OnPlan reduces the time between adoption and value realization through predefined apps for key use cases like headcount planning, opex and capex planning, the three financial statements, and more. Users can organize content in a simplified and logical manner using long text notes, formulas, and dropdowns.
Administrator-driven permission management strictly controls data.
The FP&A team can use variance analysis to create rolling forecasts and compare in- and outputs across various scenarios with powerful charting features.
Whereas Anaplan uses its own language and unique proprietary setup, OnPlan is about leveraging financial professionals’ familiarity with Excel and spreadsheets. This reduces the learning curve and accelerates adoption.
OnPlan has all of the benefits of a consumer app, including speed and ease of use, so that users can enjoy a seamless, reliable experience with a modern and pleasant user interface.
Features include powerful visualization tools, one-click roll-over, and fast, easy collaboration. Teams can export, modify, and manipulate Excel and Google Sheets data.
Vena Solutions can manage annual budgets and conduct monthly, yearly or quarterly forecasts, analyses, and actuals. Business leaders use Vena collaboratively to gain insight into their budgets, while FP&A managers can use the tool for variance analysis or gain a centralized, single view over the financial operations of the business.
Like OnPlan, the tool closely resembles and is integrated with Excel, making it easy to use and simple to adopt. Companies can use Vena to build models and manage their workbooks without worrying about errors creeping in.
On the downside, Vena is difficult to set up and use initially. There aren’t many support resources available for self-education, which means that you will spend a considerable amount of time on the phone with customer support. You may need a consultant to assist you during the implementation phase.
Adaptive Planning is a cloud-based financial planning tool used to model various business functions. The features are very similar to OnPlan, but it’s considerably more expensive. Adaptive Planning resembles an Excel spreadsheet and uses drag-and-drop functionality to edit and change views, making it extremely simple to adopt and use.
Adaptive Planning enables collaboration and real-time updates across the organization. It integrates with multiple popular cloud-based ERP solutions. On the downside, Adaptive Planning is pricier than some comparable solutions (OnPlan is about 15% of its asking price), and implementation is difficult. The user interface isn’t as simple and attractive as Anaplan and OnPlan, and it can feel quite dated for modern users.
Some users find the learning and initial setup time-consuming and frustrating.
Planful is another strong, cloud-based financial modeling tool suitable for large organizations with more than a thousand employees. The tool provides data that enables business-wide agile planning and decision-making.

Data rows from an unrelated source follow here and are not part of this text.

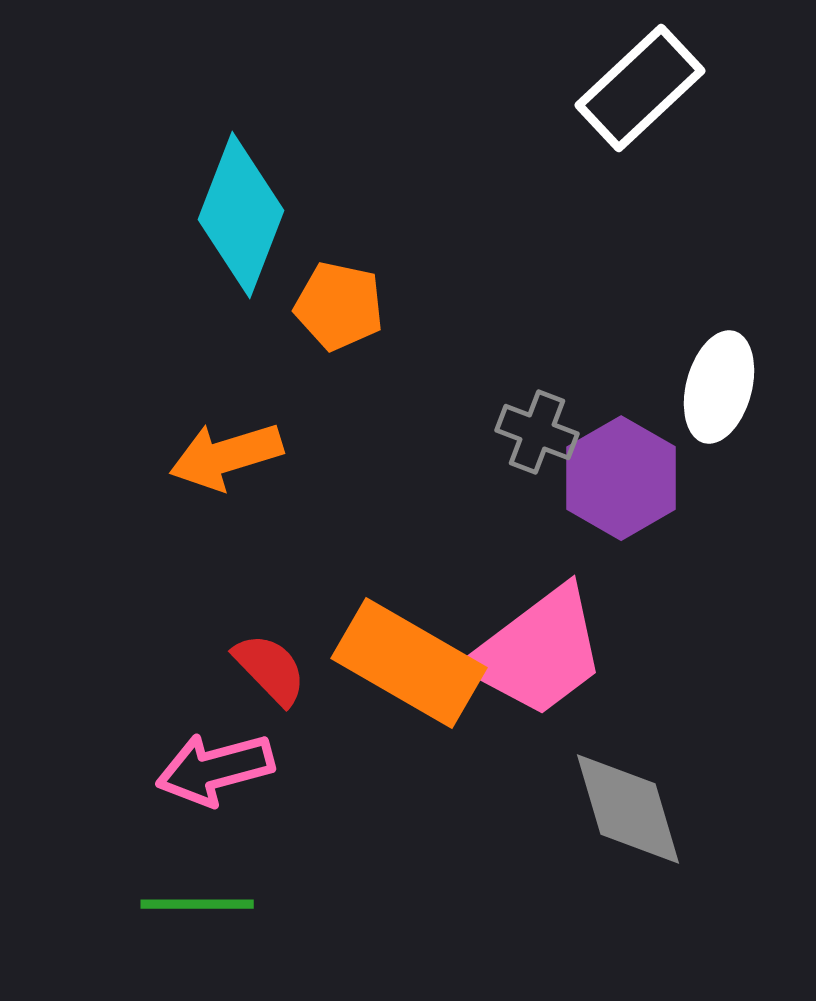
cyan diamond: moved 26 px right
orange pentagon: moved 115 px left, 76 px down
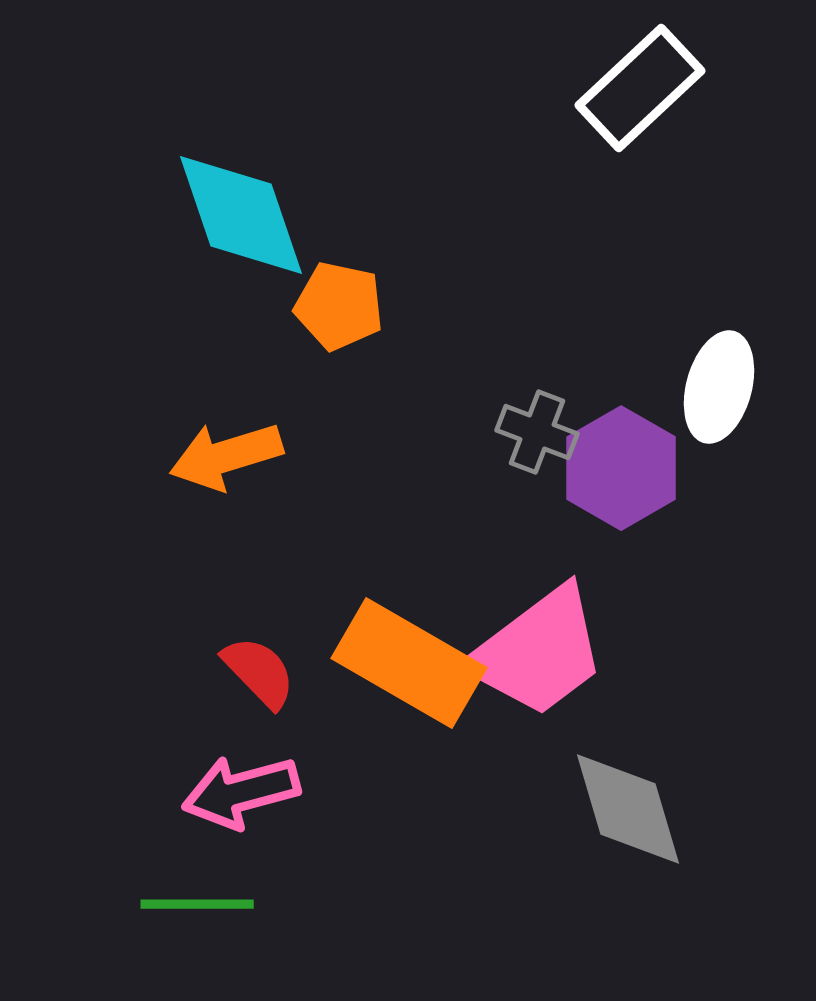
cyan diamond: rotated 40 degrees counterclockwise
purple hexagon: moved 10 px up
red semicircle: moved 11 px left, 3 px down
pink arrow: moved 26 px right, 23 px down
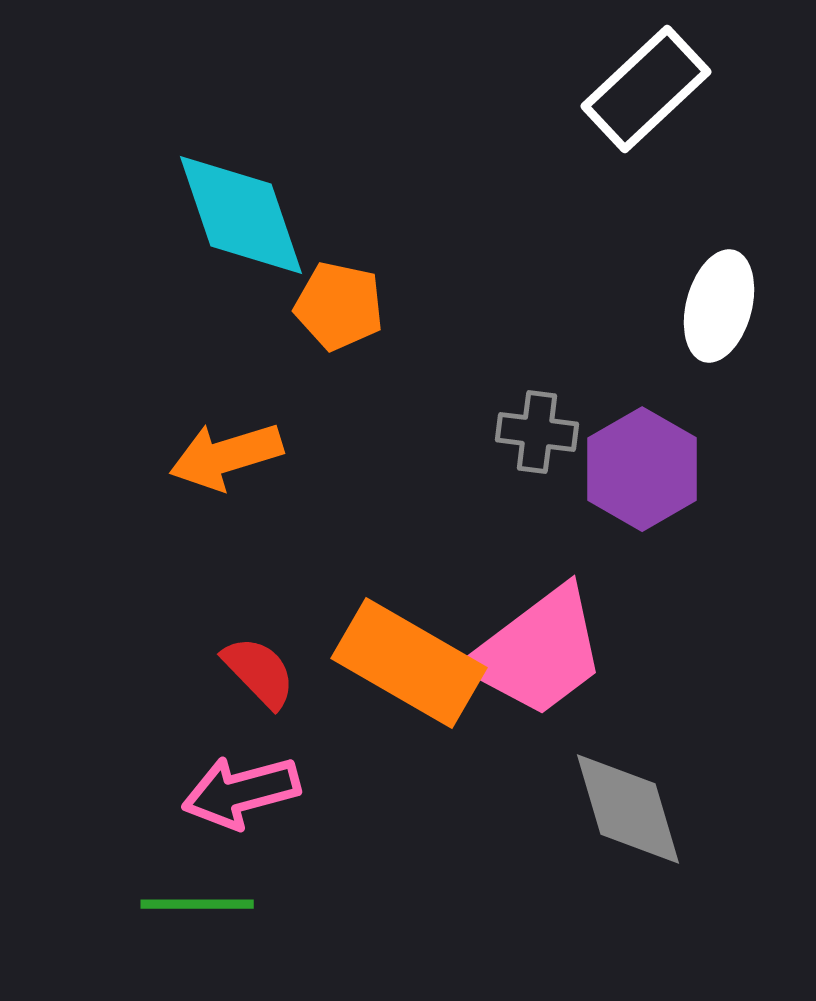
white rectangle: moved 6 px right, 1 px down
white ellipse: moved 81 px up
gray cross: rotated 14 degrees counterclockwise
purple hexagon: moved 21 px right, 1 px down
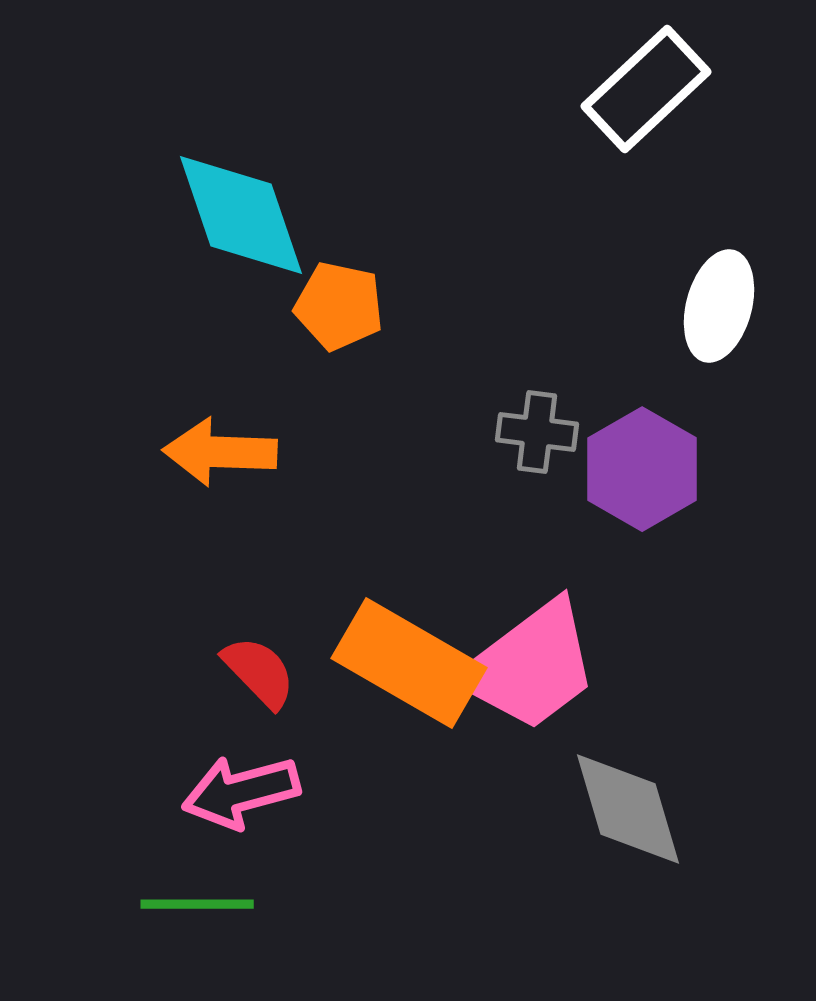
orange arrow: moved 6 px left, 4 px up; rotated 19 degrees clockwise
pink trapezoid: moved 8 px left, 14 px down
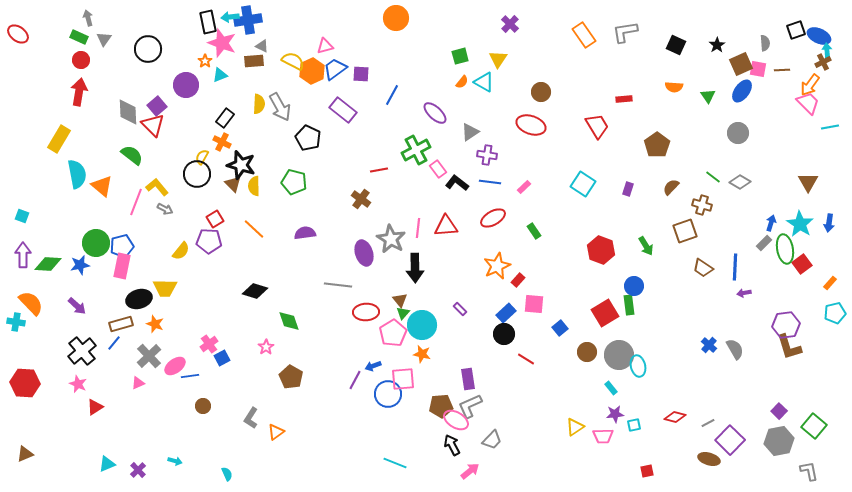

Planful is similar to Anaplan, but users have reported performance issues when using larger datasets. Data integration and setup can take several months to perfect. It’s considerably cheaper than the likes of Vena Software, but it’s not as user-friendly as OnPlan, with fewer automation options.
Anaplan is an innovative and powerful tool that many enterprises will find very useful. However, it’s not the most user-friendly or intuitive modeling tool. The complexity of the solution and the cost and resource requirements placed to make it a less feasible option for small and medium businesses.
If you can invest the time and resources required into Anaplan, it’s a valuable tool that can genuinely transform financial modeling within your enterprise. If you operate an SMB or are looking for a straightforward financial modeling tool aimed specifically at FP&A managers, consider the alternatives instead.